First, specify the concepts in this fuzzy proto-scientific area of intelligence, agency, and ethics not in terms of each other, but in terms of (or in a clearly specified connection with) those other scientific fields/ontologies that are already established, enumerated above. For example, a theory of agency should be compatible or connected with (or, specified in terms of) causal inference and learning theories. Theory of boundaries and ethics should be based on physics, information theory, semantics, and learning theory, among other things (cf. scale-free axiology and ethics).
Second, establish feedback loops that test these “proposed” theories of agency (psychology, ethics, decision-making, ethics) both in simulated environments (e.g., with LLM-based agents embodying these proposed theories acting in Minecraft- or Sims-like worlds) and (constrained) real life settings or environments. Note that the obligatory connection to physics, information theory, causal inference, and learning theory will ensure that these test themselves can be counted as scientific.
The good news are that now, there are sufficient (or almost sufficient) affordances to build AI agents that can embody sufficiently realistic and rich versions of these theories in realistic simulated environments as well as just the real life. And I think an actual R&D agenda proposal should be written about this and apply to a Superalignment grant.

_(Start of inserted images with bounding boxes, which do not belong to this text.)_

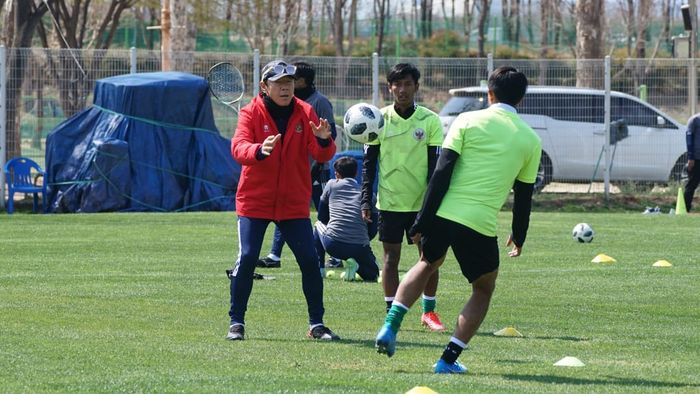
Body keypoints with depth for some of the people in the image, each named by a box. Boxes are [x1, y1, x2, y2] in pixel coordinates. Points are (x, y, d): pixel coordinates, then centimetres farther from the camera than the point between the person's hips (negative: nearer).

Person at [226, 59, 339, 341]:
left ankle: (316, 324, 9)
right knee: (247, 258, -9)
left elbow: (322, 156, -5)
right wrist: (259, 150, -44)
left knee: (309, 260, -2)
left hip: (294, 203, 2)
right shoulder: (251, 113, -5)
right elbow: (238, 147, -22)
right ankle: (236, 322, 3)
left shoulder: (304, 113, 2)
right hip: (255, 201, -2)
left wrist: (324, 141, -28)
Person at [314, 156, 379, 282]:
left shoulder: (332, 185, 12)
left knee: (318, 225, 35)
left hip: (332, 245, 0)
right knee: (373, 274, 28)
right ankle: (355, 265, -5)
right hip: (360, 247, 0)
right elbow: (373, 230, 12)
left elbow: (322, 217, 22)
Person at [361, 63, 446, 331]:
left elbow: (436, 165, -1)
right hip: (389, 201, 0)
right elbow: (369, 163, 5)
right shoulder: (380, 120, 1)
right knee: (391, 257, 3)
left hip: (422, 201, 0)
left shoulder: (430, 121, -1)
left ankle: (429, 311, 15)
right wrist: (365, 201, 0)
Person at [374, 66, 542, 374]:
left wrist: (423, 220, -2)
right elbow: (524, 195, 13)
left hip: (443, 214, 1)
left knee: (428, 263, 30)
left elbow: (442, 172, -3)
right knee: (483, 290, 21)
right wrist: (518, 237, 27)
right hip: (481, 224, -1)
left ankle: (390, 326, 13)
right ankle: (449, 359, 11)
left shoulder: (468, 121, 3)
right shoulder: (530, 140, 7)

I disagree with the last sentence: “reductholism” should be the settling, as I argue in “For alignment, we should simultaneously use multiple theories of cognition and value”. (Note that this view itself is based largely on quantum information theory: see “Information flow in context-dependent hierarchical Bayesian inference”.)
A counterargument could be made here that although logic, causal inference, ontology, semantics, physics, information theory, CS, learning theory, and so on are fairly established and all have SoTA, mature theories that look solid, these are probably not the final theories in all or many of these fields, and philosophical poking could highlight the problems with these theories, and perhaps this will actually be the key to “solving alignment”. I agree that this is in principle possible chain of events, but it looks quite low expected impact to me from the “hermeneutic nets” perspective, so that this agenda is still better focused on the “core confusing” fields (intelligence, agency, ethics, etc.) and treat the established fields and the concepts therein “as given”.